Como a Doença de Parkinson se Espalha pelo Cérebro

A doença de Parkinson afeta mais de um milhão de americanos, e aproximadamente 90.000 pessoas nos Estados Unidos são diagnosticadas a cada ano. Embora os pesquisadores ainda não compreendam completamente o que causa a doença, é sabido há anos que ela se espalha gradualmente pelo cérebro em estágios.

Uma proteína chamada alfa-sinucleína é central nesse processo. Na doença de Parkinson, a alfa-sinucleína forma aglomerados anômalos dentro dos neurônios. Esses aglomerados danificam as células afetadas e podem se mover para neurônios saudáveis nas proximidades, onde continuam a se espalhar.

À medida que mais áreas do cérebro são afetadas, os sintomas pioram. Os pacientes podem apresentar tremores, dificuldade para andar, problemas de equilíbrio e dificuldades para engolir.

Os tratamentos atuais, incluindo levodopa e estimulação cerebral profunda, podem ajudar a reduzir os sintomas. No entanto, nenhuma terapia aprovada demonstrou desacelerar ou parar a progressão subjacente da doença de Parkinson em si.

Células Imunes Cerebrais Podem Ajudar a Impulsionar a Progressão da Doença

Em pesquisas anteriores publicadas em 2022, Chen-Plotkin e colegas identificaram a GPNMB como uma molécula importante envolvida na propagação da alfa-sinucleína entre neurônios.

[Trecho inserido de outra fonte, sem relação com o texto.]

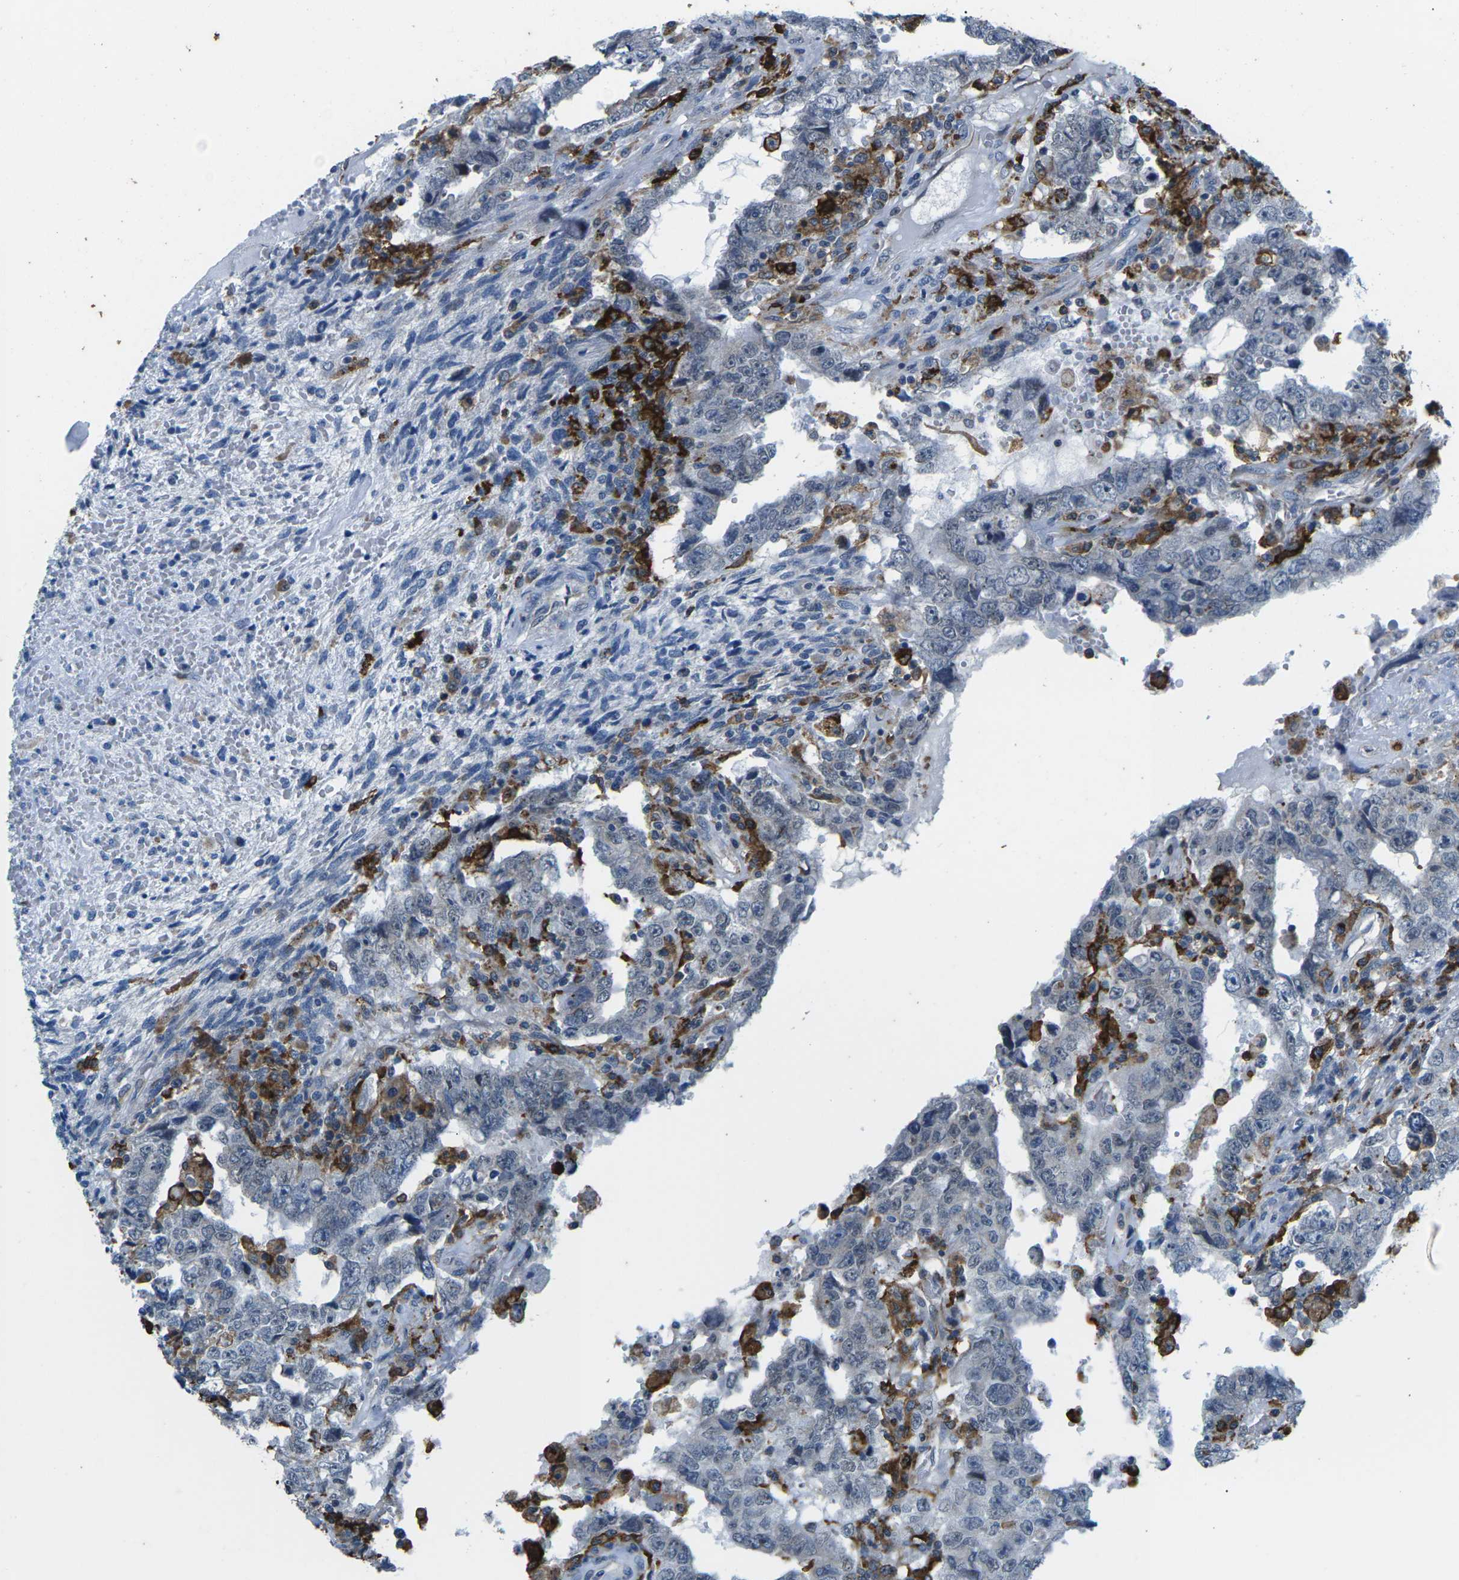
{"staining": {"intensity": "negative", "quantity": "none", "location": "none"}, "tissue": "testis cancer", "cell_type": "Tumor cells", "image_type": "cancer", "snomed": [{"axis": "morphology", "description": "Carcinoma, Embryonal, NOS"}, {"axis": "topography", "description": "Testis"}], "caption": "Tumor cells are negative for protein expression in human testis embryonal carcinoma. (DAB (3,3'-diaminobenzidine) IHC with hematoxylin counter stain).", "gene": "PTPN1", "patient": {"sex": "male", "age": 26}}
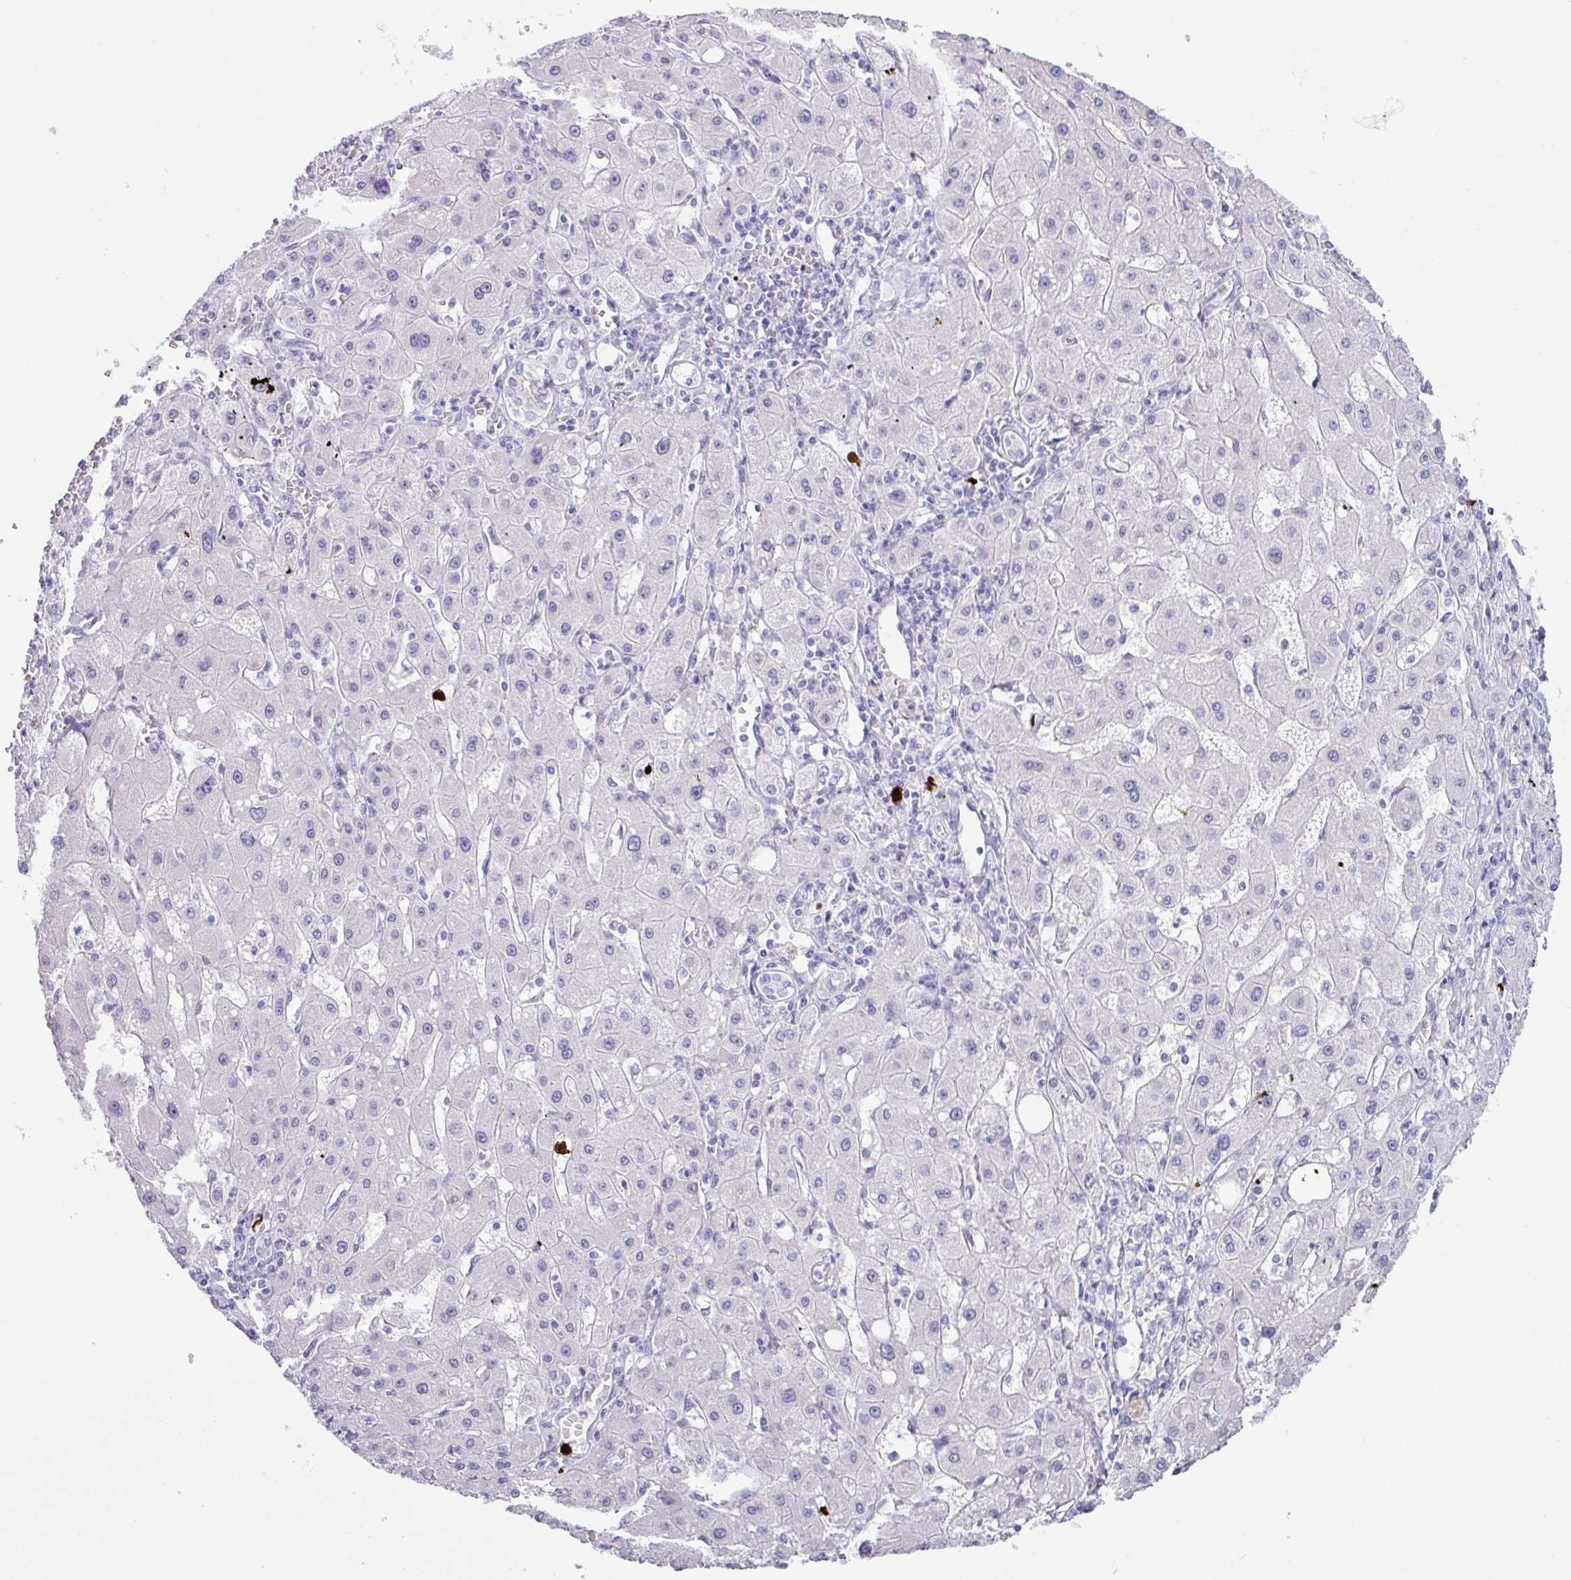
{"staining": {"intensity": "negative", "quantity": "none", "location": "none"}, "tissue": "liver cancer", "cell_type": "Tumor cells", "image_type": "cancer", "snomed": [{"axis": "morphology", "description": "Carcinoma, Hepatocellular, NOS"}, {"axis": "topography", "description": "Liver"}], "caption": "Tumor cells are negative for brown protein staining in liver cancer. (DAB immunohistochemistry (IHC), high magnification).", "gene": "MRM2", "patient": {"sex": "male", "age": 72}}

Essa descoberta tornou a proteína um alvo promissor para futuras terapias.

No novo estudo, a equipe de pesquisa descobriu que os micróglias, as células imunes do cérebro, são uma fonte importante de GPNMB na doença de Parkinson. Quando os neurônios se tornam danificados ou começam a morrer, as micróglias próximas respondem produzindo maiores quantidades da proteína.

Enzimas, então, cortam parte da GPNMB da superfície celular, permitindo que ela se mova livremente entre as células do cérebro.

Utilizando experimentos laboratoriais pré-clínicos com neurônios cultivados, os pesquisadores desenvolveram anticorpos projetados para bloquear a GPNMB. Os anticorpos impediram com sucesso a patologia da alfa-sinucleína de se espalhar de uma célula para outra.

“Esses resultados sugerem que a doença de Parkinson pode ser impulsionada por um ciclo de auto-reforço — a alfa-sinucleína se acumula nos neurônios, danificando-os. A lesão aos neurônios inicia a liberação de GPNMB, que acelera a propagação da alfa-sinucleína, levando a mais danos,” disse Chen-Plotkin. “Interromper esse ciclo esperançoso desaceleraria, ou até mesmo pararia, a propagação da alfa-sinucleína pelo cérebro e a neurodegeneração que se segue.”

Análise do Cérebro Humano Apoia as Descobertas

Para examinar se os resultados eram relevantes em humanos, os pesquisadores analisaram amostras de tecido de 1.675 cérebros armazenados no Banco de Cérebro da Pensilvânia.

A equipe descobriu que indivíduos portadores de variantes genéticas associadas a uma maior produção de GPNMB também apresentavam uma patologia mais extensa de alfa-sinucleína. De acordo com os pesquisadores, isso fornece evidências sólidas de que a GPNMB desempenha um papel significativo na progressão da doença de Parkinson em humanos.

Importante, níveis elevados de GPNMB não estavam conectados a marcadores associados a outras condições neurodegenerativas, incluindo a doença de Alzheimer.

“Esses resultados são promissores para modelos laboratoriais e análise de tecido cerebral humano, mas ainda temos muito trabalho a fazer antes de podermos traduzir essa terapia para seres humanos,” disse Chen-Plotkin. “Dito isso, esses resultados são encorajadores à medida que continuamos a trabalhar em direção a um tratamento inovador para a DP.”

O estudo recebeu apoio do Instituto Nacional de Saúde (R37 NS115139, P30 AG010124, U19 AG062418, P01 AG084497), SPARK-NS, da Cátedra da Família Parker e do Fundo da Família Lipman.